Thursday, February 25, 2010

Rage Against the Umbrella

Coming in at number 7 in the Marquis De Sade's list of favorite torture instruments, the umbrella was invented by the ancient Egyptians and has continued to impale countless, already wet and miserable, pedestrians to this day. Just yesterday morning, while standing in a 35 degree, 15 knot downpour I was assaulted by an umbrella-wielding sadists. They speared me in the shoulder and practically poked my eye out! These criminals continue to roam the streets, even as the Marquis was imprisoned several times for his cruelties.

And for what purpose? Really? Does anyone really believe a flimsy fabric covering of a metal frame keeps them drier than a half decent rain coat can? Even in these wonderful days of Goretex? The coverage an umbrella provides is extremely limited. Even if, as rarely happens, the rain is falling straight down, only a small area can remain dry. In the wind, the protected zone becomes tiny. (Even as the risky of drawing blood increases)

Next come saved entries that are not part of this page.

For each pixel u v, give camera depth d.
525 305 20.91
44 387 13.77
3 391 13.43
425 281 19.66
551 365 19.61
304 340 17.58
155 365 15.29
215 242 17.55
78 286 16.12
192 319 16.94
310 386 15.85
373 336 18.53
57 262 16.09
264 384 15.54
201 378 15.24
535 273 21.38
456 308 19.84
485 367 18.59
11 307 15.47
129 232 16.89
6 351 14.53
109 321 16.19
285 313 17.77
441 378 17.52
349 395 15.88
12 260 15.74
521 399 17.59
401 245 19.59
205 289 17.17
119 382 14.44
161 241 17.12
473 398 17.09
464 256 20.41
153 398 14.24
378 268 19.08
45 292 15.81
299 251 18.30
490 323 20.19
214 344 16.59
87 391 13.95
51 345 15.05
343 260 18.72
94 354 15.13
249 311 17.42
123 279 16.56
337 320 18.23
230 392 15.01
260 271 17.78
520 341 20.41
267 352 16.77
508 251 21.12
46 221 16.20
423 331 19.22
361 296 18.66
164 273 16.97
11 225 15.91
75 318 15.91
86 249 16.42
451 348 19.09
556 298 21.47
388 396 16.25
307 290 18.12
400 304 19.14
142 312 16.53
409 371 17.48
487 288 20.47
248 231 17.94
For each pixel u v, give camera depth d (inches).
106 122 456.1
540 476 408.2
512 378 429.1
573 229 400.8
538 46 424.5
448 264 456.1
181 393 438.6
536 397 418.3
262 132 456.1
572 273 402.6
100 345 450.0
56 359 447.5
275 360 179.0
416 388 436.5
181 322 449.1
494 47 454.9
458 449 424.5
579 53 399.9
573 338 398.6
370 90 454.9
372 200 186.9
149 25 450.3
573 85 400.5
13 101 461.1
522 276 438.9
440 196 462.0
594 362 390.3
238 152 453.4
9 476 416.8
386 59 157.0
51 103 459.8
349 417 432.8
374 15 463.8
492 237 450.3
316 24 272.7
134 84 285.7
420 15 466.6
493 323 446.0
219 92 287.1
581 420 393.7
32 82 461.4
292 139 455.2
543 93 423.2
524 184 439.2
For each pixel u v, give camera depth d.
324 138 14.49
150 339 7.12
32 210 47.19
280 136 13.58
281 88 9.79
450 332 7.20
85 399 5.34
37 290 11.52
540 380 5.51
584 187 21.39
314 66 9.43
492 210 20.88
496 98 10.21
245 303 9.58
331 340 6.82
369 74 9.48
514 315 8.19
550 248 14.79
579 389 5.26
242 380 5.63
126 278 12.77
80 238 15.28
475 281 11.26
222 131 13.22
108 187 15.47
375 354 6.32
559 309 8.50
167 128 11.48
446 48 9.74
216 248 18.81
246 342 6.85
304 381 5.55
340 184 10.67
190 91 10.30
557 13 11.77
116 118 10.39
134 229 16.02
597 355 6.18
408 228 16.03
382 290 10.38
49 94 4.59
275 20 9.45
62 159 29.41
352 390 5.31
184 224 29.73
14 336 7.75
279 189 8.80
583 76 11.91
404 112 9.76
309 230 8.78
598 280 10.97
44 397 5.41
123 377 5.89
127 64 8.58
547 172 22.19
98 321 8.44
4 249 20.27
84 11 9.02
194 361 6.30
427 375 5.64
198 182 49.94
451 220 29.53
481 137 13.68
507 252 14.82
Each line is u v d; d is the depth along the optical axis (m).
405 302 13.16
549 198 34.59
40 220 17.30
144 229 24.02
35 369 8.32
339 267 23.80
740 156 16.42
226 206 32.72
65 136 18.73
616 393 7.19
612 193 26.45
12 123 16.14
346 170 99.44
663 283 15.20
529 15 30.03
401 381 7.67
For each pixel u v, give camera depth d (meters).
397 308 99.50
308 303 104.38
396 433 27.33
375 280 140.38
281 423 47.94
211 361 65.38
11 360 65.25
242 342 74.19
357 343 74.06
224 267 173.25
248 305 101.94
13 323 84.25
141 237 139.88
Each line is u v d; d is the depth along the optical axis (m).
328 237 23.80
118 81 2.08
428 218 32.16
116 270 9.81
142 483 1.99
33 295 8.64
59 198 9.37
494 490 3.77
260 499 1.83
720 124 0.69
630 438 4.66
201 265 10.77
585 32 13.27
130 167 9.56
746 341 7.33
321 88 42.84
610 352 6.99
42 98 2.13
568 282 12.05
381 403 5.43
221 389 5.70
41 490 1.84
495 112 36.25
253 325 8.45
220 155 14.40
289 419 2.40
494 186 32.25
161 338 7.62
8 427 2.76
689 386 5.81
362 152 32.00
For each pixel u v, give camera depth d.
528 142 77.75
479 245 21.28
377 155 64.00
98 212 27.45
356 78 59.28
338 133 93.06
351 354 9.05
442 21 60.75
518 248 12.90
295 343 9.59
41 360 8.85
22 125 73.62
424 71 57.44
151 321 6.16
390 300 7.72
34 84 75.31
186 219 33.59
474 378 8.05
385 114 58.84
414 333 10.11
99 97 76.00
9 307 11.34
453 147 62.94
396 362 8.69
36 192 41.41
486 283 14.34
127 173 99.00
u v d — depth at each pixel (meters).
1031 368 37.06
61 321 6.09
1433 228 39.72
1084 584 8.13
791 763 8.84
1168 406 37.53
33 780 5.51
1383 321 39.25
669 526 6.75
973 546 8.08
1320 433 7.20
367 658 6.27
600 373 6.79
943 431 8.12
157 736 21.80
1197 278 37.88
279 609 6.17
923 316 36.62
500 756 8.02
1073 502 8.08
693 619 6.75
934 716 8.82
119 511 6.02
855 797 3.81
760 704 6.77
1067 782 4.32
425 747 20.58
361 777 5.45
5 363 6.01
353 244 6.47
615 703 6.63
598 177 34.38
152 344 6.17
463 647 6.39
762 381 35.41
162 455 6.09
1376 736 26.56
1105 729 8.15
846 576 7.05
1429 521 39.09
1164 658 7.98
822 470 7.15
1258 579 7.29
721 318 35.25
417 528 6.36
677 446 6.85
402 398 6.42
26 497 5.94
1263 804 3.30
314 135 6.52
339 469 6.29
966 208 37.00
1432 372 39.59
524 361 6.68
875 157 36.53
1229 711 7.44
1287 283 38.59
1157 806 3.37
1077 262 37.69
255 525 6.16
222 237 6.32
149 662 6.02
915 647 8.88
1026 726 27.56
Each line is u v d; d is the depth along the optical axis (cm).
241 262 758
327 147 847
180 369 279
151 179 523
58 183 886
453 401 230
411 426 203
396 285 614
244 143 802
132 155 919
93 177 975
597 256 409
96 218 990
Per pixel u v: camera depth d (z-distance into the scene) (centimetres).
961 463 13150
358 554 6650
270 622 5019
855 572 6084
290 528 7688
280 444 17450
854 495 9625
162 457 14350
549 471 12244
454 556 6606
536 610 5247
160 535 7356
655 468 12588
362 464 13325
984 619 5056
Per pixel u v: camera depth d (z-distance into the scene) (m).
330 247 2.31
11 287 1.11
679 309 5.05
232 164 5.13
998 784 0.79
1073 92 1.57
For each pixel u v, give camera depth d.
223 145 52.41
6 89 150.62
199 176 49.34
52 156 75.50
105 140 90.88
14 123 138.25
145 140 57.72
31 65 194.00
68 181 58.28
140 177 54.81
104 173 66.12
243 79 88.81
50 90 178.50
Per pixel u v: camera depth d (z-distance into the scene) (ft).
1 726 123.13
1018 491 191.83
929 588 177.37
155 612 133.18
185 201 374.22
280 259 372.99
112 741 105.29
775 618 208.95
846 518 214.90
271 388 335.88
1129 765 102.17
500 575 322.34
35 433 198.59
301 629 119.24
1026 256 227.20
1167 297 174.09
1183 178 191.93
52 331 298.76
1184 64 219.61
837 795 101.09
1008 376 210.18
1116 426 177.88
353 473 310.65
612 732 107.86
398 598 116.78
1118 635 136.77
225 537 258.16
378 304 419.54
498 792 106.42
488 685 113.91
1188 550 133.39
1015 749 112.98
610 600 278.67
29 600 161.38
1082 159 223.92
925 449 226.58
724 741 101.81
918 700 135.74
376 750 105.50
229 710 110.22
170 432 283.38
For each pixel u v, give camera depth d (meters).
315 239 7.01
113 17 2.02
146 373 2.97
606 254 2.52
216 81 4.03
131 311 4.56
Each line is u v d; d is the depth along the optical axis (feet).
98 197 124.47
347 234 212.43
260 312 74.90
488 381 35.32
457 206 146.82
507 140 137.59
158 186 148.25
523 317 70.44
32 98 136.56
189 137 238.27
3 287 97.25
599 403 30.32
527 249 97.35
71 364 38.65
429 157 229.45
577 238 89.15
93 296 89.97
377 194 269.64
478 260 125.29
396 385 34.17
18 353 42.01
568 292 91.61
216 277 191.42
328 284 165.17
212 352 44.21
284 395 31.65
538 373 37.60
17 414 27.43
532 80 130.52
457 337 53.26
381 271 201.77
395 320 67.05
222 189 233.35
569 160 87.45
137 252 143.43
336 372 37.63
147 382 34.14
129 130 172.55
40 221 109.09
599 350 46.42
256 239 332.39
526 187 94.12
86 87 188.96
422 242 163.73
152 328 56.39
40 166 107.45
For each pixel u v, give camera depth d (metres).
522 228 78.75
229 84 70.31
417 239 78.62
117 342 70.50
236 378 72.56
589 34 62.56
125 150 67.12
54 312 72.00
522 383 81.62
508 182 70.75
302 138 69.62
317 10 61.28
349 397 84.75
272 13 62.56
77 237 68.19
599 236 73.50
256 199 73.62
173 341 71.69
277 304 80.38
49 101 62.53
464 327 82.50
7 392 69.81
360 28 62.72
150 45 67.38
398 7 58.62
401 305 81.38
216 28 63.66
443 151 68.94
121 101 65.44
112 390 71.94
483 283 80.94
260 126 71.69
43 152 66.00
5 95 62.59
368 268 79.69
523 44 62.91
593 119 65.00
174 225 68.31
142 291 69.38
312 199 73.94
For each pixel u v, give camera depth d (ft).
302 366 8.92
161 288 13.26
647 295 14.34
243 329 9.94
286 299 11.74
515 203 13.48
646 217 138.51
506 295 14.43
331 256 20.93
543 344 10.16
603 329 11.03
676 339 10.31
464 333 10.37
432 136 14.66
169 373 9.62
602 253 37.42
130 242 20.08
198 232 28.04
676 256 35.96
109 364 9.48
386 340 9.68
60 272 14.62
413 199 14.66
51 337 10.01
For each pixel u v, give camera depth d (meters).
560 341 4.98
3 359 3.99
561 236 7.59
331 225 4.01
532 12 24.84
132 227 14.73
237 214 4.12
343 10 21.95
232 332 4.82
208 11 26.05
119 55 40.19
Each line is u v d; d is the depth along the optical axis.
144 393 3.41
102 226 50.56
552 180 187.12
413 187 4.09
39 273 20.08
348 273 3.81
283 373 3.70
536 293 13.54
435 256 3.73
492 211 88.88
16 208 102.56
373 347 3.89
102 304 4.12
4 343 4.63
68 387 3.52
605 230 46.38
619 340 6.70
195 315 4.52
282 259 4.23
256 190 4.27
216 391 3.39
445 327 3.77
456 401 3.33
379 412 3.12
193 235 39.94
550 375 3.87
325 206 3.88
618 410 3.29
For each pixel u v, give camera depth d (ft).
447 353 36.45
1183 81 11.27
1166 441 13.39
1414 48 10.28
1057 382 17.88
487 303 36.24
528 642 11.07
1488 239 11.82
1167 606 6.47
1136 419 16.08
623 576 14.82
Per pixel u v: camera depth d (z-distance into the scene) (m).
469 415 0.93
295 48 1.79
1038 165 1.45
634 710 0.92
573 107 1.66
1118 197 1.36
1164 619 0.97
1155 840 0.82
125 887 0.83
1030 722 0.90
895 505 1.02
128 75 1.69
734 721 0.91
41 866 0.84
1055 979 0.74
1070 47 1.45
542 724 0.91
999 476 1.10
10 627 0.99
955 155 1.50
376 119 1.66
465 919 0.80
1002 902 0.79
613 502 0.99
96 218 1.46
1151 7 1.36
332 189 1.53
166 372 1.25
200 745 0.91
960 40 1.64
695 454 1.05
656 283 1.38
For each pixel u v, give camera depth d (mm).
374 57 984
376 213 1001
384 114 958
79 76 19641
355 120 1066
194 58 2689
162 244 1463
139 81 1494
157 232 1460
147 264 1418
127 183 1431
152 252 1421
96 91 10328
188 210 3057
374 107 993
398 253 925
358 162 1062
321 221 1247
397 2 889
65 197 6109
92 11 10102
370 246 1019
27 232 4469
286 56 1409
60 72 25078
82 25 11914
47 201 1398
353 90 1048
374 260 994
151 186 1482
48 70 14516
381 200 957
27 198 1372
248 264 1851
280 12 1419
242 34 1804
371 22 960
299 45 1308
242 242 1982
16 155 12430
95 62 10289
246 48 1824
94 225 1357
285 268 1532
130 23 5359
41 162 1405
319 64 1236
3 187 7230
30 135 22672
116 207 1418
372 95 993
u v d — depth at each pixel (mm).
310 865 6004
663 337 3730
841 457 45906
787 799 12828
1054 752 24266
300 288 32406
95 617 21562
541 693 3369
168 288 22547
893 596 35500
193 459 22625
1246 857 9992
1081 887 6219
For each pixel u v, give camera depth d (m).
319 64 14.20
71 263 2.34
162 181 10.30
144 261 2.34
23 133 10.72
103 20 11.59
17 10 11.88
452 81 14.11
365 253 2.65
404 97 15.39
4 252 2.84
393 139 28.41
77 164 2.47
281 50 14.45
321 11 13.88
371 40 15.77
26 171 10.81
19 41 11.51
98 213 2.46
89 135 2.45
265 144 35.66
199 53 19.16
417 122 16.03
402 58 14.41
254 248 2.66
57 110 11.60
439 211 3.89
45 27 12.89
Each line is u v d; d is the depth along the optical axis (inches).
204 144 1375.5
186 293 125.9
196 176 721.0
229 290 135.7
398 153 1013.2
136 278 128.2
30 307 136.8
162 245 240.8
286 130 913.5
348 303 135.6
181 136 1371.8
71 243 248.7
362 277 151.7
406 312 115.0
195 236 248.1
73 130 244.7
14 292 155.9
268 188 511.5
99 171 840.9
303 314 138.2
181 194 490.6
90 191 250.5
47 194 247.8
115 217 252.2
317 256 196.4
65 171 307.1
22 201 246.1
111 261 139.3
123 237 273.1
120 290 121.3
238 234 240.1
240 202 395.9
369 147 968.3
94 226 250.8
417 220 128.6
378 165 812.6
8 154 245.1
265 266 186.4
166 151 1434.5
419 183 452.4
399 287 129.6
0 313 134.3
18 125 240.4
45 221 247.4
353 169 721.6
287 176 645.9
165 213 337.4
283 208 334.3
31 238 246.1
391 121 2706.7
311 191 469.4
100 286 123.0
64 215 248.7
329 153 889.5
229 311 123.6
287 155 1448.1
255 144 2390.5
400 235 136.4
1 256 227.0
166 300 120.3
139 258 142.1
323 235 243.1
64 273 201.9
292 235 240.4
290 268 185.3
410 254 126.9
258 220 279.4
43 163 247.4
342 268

And what about the long term ramifications of the Umbrella? According to the Association of Parasol Reclamation, broken umbrella's account for 3% of all landfill waste. And how many even make it there? Broken umbrellas line the streets, and hide in the closets of America.

Now, however, is the time for all good people to stop the madness. Save your fellow man from injury, give up the illusion, help clear out the landfills - Get a raincoat.